▶ Exercise aim
Copy the entries that appear below in full, leaving out any picture among them.
======== Supplied data ========
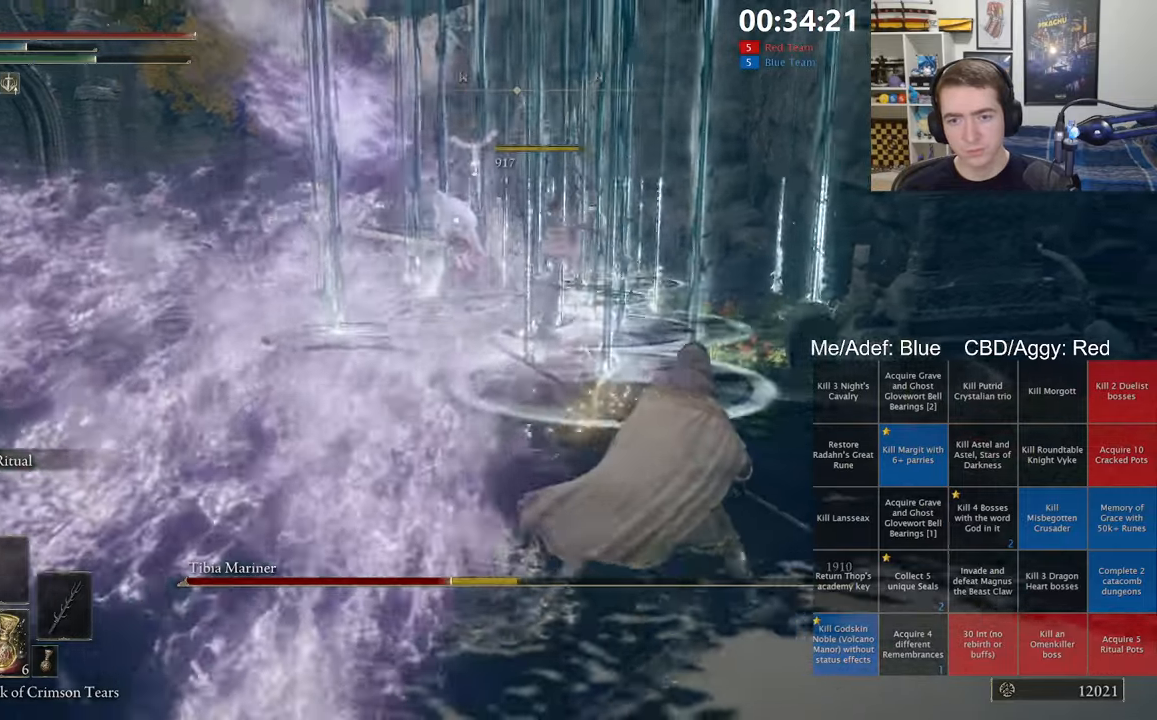
{"dt_ms": 500, "buttons": ["B"], "left_stick": "up", "right_stick": "center", "events": [[150, "left_stick", "up"]]}
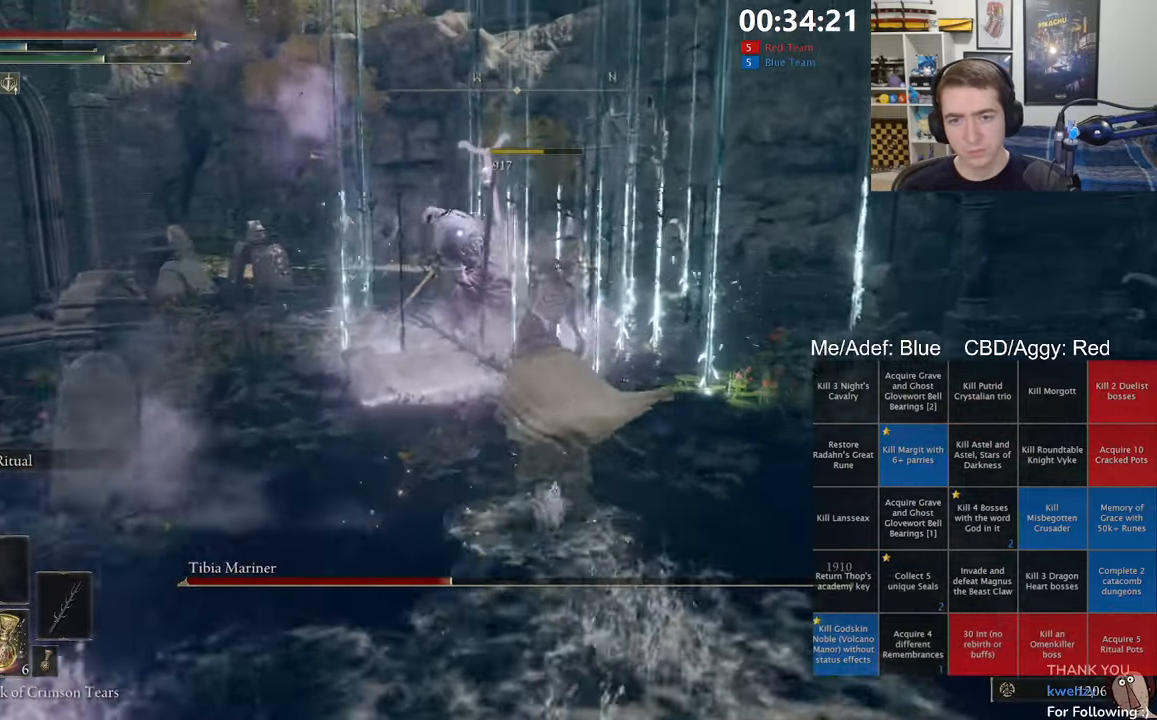
{"dt_ms": 500, "buttons": [], "left_stick": "up", "right_stick": "center", "events": [[116, "A", "down"], [183, "R2", "down"], [216, "A", "up"], [250, "B", "up"], [333, "R2", "up"]]}
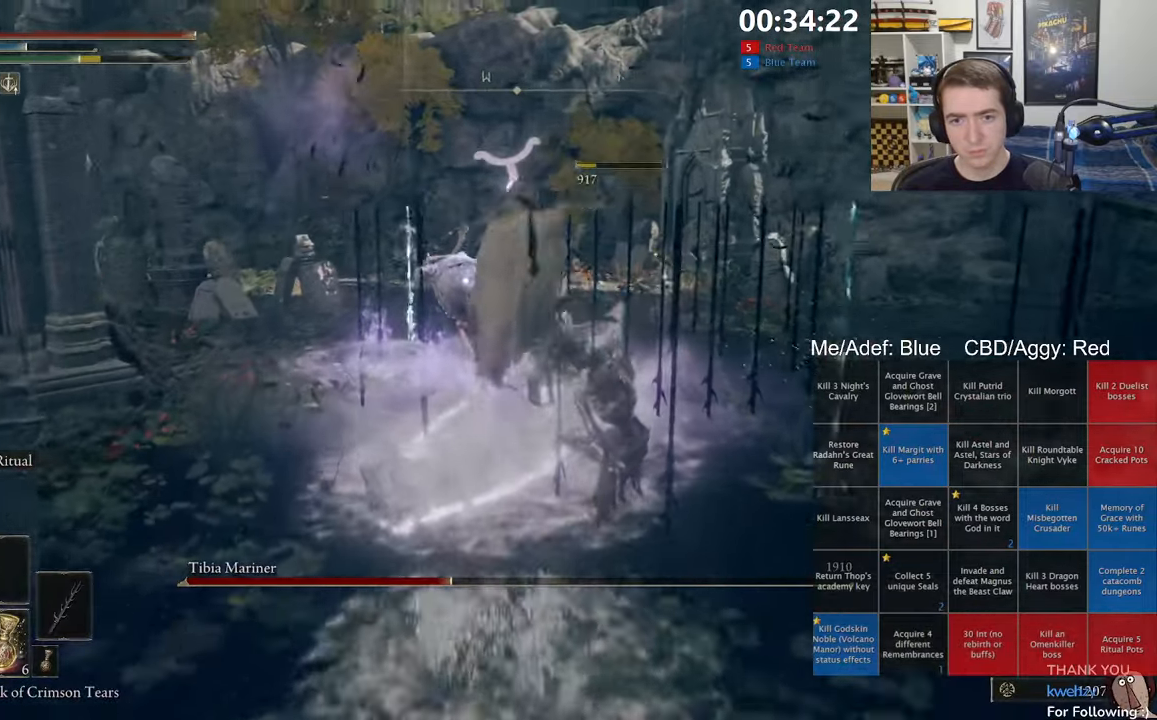
{"dt_ms": 1000, "buttons": [], "left_stick": "down-left", "right_stick": "center", "events": [[116, "left_stick", "up-right"], [483, "left_stick", "center"], [816, "left_stick", "down-left"]]}
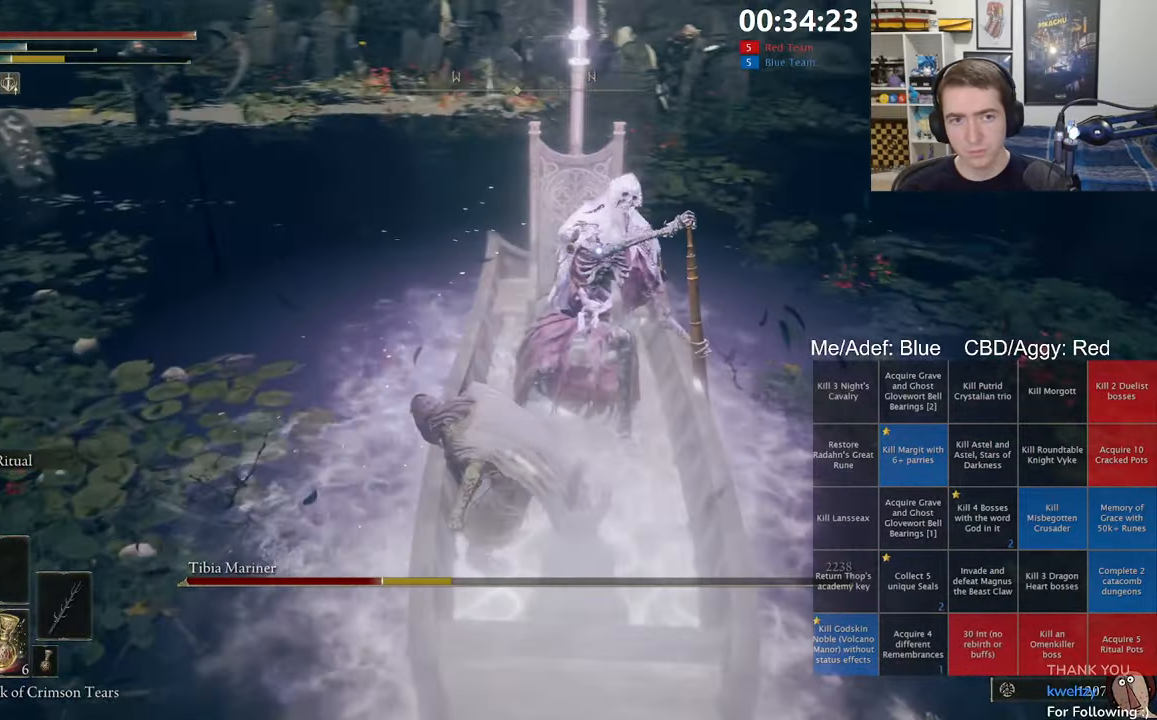
{"dt_ms": 500, "buttons": [], "left_stick": "center", "right_stick": "center", "events": [[66, "L2", "down"], [183, "L2", "up"], [183, "left_stick", "down"], [316, "left_stick", "center"]]}
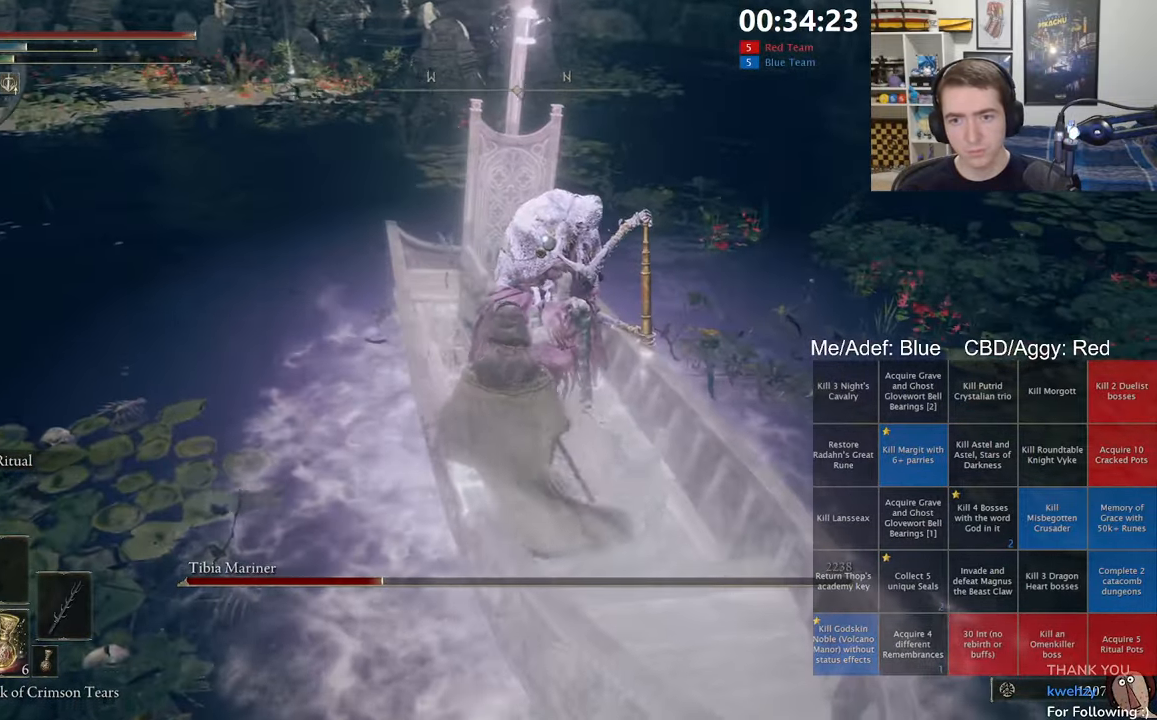
{"dt_ms": 500, "buttons": [], "left_stick": "center", "right_stick": "center", "events": []}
========
▶ Written reply
{"dt_ms": 500, "buttons": ["B"], "left_stick": "up", "right_stick": "center", "events": [[150, "left_stick", "up"]]}
{"dt_ms": 500, "buttons": [], "left_stick": "up", "right_stick": "center", "events": [[116, "A", "down"], [183, "R2", "down"], [216, "A", "up"], [250, "B", "up"], [333, "R2", "up"]]}
{"dt_ms": 1000, "buttons": [], "left_stick": "down-left", "right_stick": "center", "events": [[116, "left_stick", "up-right"], [483, "left_stick", "center"], [816, "left_stick", "down-left"]]}
{"dt_ms": 500, "buttons": [], "left_stick": "center", "right_stick": "center", "events": [[66, "L2", "down"], [183, "L2", "up"], [183, "left_stick", "down"], [316, "left_stick", "center"]]}
{"dt_ms": 500, "buttons": [], "left_stick": "center", "right_stick": "center", "events": []}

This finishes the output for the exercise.